MLB: Baltimore Orioles at Houston Astros Erik Williams-USA TODAY Sports

If you watched the first inning of Friday night’s game against Gerrit Cole, you would have thought the Orioles had the upper hand against the Astros’ righty. But that was not the case. After an uneven beginning that included an error and a couple unearned runs, Cole settled in and generated a plethora of swings and misses.

Anthony Santander, fresh from Triple-A, had an eight pitch at-bat in the first that resulted in a double on a sharply hit ground ball down the right field line. The next ball in play was a seemingly routine grounder to third that was fielded by Yuli Gurriel but thrown high to first base, allowing Trey Mancini to reach safely.

With runners on first and second and a chance to get to Cole early, cleanup hitter Chance Sisco struck out swinging. But Stevie Wilkerson got plunked by a 98 mph fastball, which was Cole’s first hit batter of the year, and the O’s had the bases loaded.

On the first pitch of his at-bat, Rio Ruiz lined a single against the shift and into left field, plating two runs. Then Keon Broxton worked the count full but struck out on some high 90s heat. The O’s center fielder finished the night 0-for-4 with four strikeouts.

Cole seemed completely unfazed by his rocky first inning. He came back out in the second, getting ahead of batters early and striking out the first two Orioles he faced before inducing a weakly hit grounder from Hanser Alberto to end the inning.

While most of the attention was on the Astros’ right-hander, Baltimore’s Gabriel Ynoa was quietly having a solid start to the game. He walked his very first batter, but came back to get a double play and a pop-up. Then he retired the side in order in the second, with his pitch count at only 20 pitches heading into the third. That was less than half of Cole’s pitch count at the time (44).

The Birds were able to add to their lead in the third inning. After losing round one at the plate against Cole, Sisco went opposite field for a solo homer in his second at-bat, giving the O’s a 3-0 lead.
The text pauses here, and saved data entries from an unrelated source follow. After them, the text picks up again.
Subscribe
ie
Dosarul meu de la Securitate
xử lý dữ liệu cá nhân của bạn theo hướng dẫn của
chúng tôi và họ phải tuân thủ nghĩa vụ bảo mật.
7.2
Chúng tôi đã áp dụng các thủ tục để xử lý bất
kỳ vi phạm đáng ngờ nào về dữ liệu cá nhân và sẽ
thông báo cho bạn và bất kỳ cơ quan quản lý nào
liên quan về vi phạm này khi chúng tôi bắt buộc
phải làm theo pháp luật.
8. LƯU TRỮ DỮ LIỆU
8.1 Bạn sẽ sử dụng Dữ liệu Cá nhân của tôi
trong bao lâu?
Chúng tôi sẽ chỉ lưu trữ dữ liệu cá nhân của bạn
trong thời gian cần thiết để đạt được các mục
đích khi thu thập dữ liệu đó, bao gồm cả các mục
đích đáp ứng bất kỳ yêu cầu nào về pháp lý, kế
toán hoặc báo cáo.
The O’s catcher finished the night 1-for-5 with a homer and three strikeouts.

To start the Astros’ half of the third, Tyler White reached second base when Ynoa made an errant throw to first on a line drive hit directly back to the mound. After the runner moved to third on a ground out, Ynoa fielded another grounder to the mound and nearly threw it away again. But thanks to Chris Davis’ hops and his footwork, the O’s got the second out of the inning without letting the Astros score. A strikeout would end the threat.
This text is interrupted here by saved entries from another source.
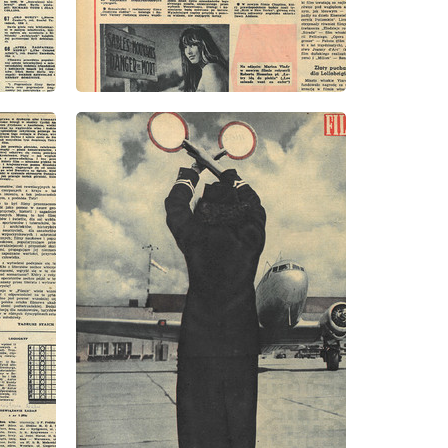
wydanie: 11/1956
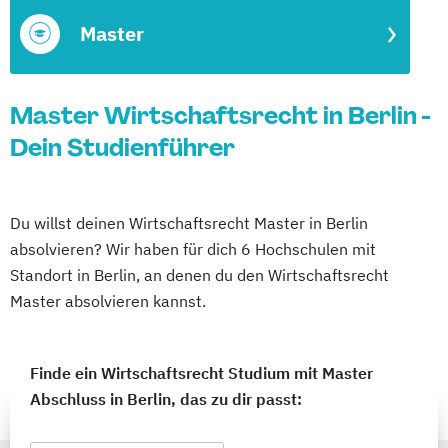
Master
Master Wirtschaftsrecht in Berlin -
Dein Studienführer
Du willst deinen Wirtschaftsrecht Master in Berlin
absolvieren? Wir haben für dich 6 Hochschulen mit
Standort in Berlin, an denen du den Wirtschaftsrecht
Master absolvieren kannst.
Finde ein Wirtschaftsrecht Studium mit Master
Abschluss in Berlin, das zu dir passt:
Houston got on the board in the fifth thanks to a solo home run by Josh Reddick, his seventh of the year. It was just the second hit of the game off Ynoa at the time. But then White earned a walk and Tony Kemp blasted a moonshot into the second deck in right, tying the game at three apiece.

Ynoa was allowed to come back out for the sixth with his pitch count at 77. Sean Armstrong could be seen warming in the pen, indicating Ynoa’s night would probably end with the next sign of trouble. But he struck out Michael Brantley after falling behind 3-0 in the count. He went 0-2 to the next batter, Gurriel, before inducing a harmless ground ball for out number two. Then Reddick lined to center, sending the game into the seventh and completing a respectable bounce-back inning for Ynoa.
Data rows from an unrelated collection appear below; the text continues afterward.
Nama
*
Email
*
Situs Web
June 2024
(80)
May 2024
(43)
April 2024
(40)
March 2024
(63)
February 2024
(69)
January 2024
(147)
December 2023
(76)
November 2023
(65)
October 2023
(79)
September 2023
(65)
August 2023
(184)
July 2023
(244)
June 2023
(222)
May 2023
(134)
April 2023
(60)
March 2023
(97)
Despite the three runs allowed, Cole was very impressive on the Astros’ side. It seemed like he was striking out every other Oriole batter, at least. He struck out the side in the seventh — his last inning — and flashed high 90s heat from start to end. He finished his night with 14 strikeouts and didn’t allow a single free pass.

Cole’s pitching line looked like this: 7 IP, 4 H, 3 R, 1 ER, 0 BB, 14 SO, 1 HR. Ynoa’s final stat line was: 6 IP, 3 H, 3 ER, 3 BB, 2 SO and 2 HR.

Flash forward to the ninth, as the two bullpens are trading scoreless innings. Reddick reached base on an opposite field single with one out, putting the go-ahead run on first base.

So Brandon Hyde removed Richard Bleier and brought in Mychal Givens. The right-hander quickly got a fly ball out, but then Reddick stole second base and advanced to third when Sisco’s throw skipped past Alberto and into center field. With the count 0-2, White struck out on some high heat, sending the game into extra innings.

It stayed scoreless until the bottom of the 11th. Branden Kline was on the mound for the O’s with two outs and Gurriel on first, representing the winning run. Robinson Chirinos then lined a ball into left field corner, leading to a play at the plate.

Wilkerson fielded the ball cleanly in left and fired it to the cut-off man Jonathan Villar, who fired a one-hop strike to Sisco ahead of the runner. But the catcher was never able to corral the ball and despite blocking the plate well, the umpiring crew ruled — even after a video replay — that Gurriel somehow got his hand on the plate.

Not even a walk-off is the same in the age of instant replay.

The Orioles hung with the best team in the American League for 10 and a half innings. And to lose it on a disputed play at the plate like they did makes this one even harder to take. The Birds will look to bounce back in game two of the series late tomorrow afternoon.